= Maurice Vernes =

Maurice Vernes (25 September 1845, in Nauroy - 29 July 1923, in Paris) was a French Protestant theologian and historian of religion.

He studied theology at the Protestant seminary in Montauban and the University of Strasbourg, receiving his doctorate in 1874. From 1877 he taught as a lecturer at the Sorbonne, and two years later, became a professor at the Faculté de théologie protestante de Paris (Protestant Faculty of Theology in Paris). In 1886, he was named director-adjoint at the École pratique des hautes études (section on religious sciences).
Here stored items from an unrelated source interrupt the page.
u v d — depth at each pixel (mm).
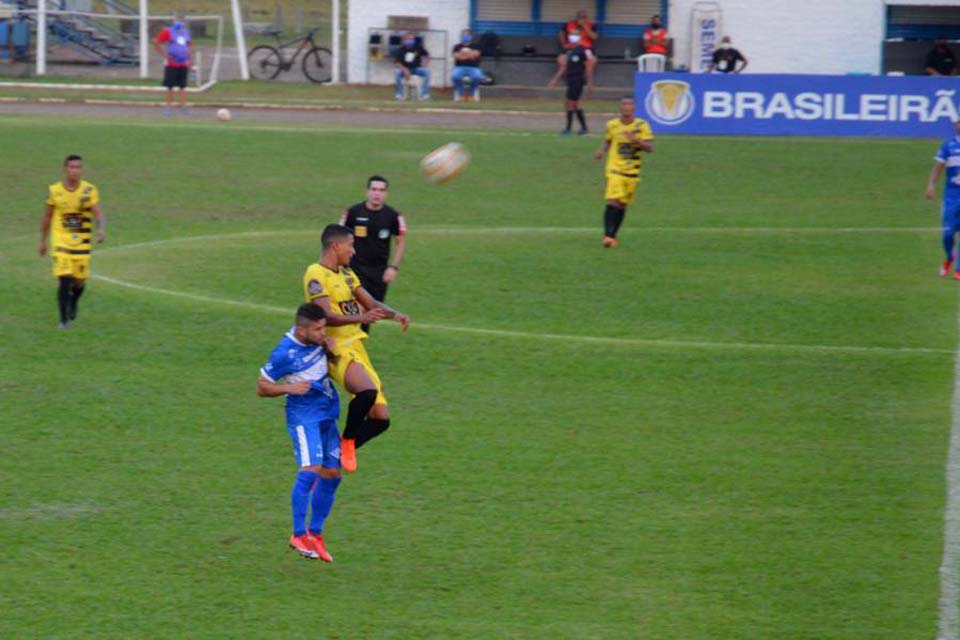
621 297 66438
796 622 30484
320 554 32844
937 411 47688
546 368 53188
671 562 33875
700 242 80500
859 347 57500
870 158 111875
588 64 151625
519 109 142125
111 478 39406
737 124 125312
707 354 55656
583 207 91625
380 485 39312
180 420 45375
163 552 34062
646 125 76812
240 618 30297
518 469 40906
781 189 98688
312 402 33156
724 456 42438
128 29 179750
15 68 160625
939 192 98188
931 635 29859
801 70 158000
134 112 133625
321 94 153000
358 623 30156
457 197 94312
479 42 155125
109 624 29812
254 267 71500
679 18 159125
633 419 46500
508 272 71562
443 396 49094
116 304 62719
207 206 88688
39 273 68938
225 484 39188
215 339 56781
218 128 122688
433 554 34281
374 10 160000
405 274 70375
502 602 31406
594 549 34688
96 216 58188
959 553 34594
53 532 35156
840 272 73000
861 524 36625
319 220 85125
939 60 147250
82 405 46844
From 1901 he taught classes as a professor at the Collège libre des sciences sociales (CLSS) in Paris.

In 1880 he founded the journal, Revue de l'Histoire des religions.

== Selected works ==
- Histoire des idées messianiques depuis Alexandre jusqu'a l'empereur Hadrien, (graduate thesis, 1874) - History of messianic ideas from Alexander the Great up until Hadrian.
- Mélanges de critique religieuse, 1880 - Collection of religious critiques.
- L'histoire des religions; son esprit, sa méthode, et ses divisions, son enseignement en France et à l'etranger, 1887 - The history of religions; its spirit, methods and divisions, its teaching in France and abroad.
- Une nouvelle hypothèse sur la composition et l'origine du Deutéronome, 1887 - A new hypothesis about the composition and origin of Deuteronomy.
- Du prétendu polythéisme des Hébreux; essai critique sur la religion du peuple d'Israël, suivi d'un examen de l'authenticité des écrits prophétiques, 1891 - On alleged polytheism of the Hebrews; critical essay on the religion of the people of Israel.
- Les croyances populaires : leçons sur l'histoire des religions professées à l'Université nouvelle de Bruxelles (by Élie Reclus, foreword by Vernes; 1908) - Popular beliefs: Lessons on the history of religion taught at the new University of Brussels.
- Histoire sociale des religions, 1911 - Social history of religions.
- La crise de la religion en France, 1911 - The crisis of religion in France.
- Les emprunts de la Bible hébraïque au grec et au latin, 1914.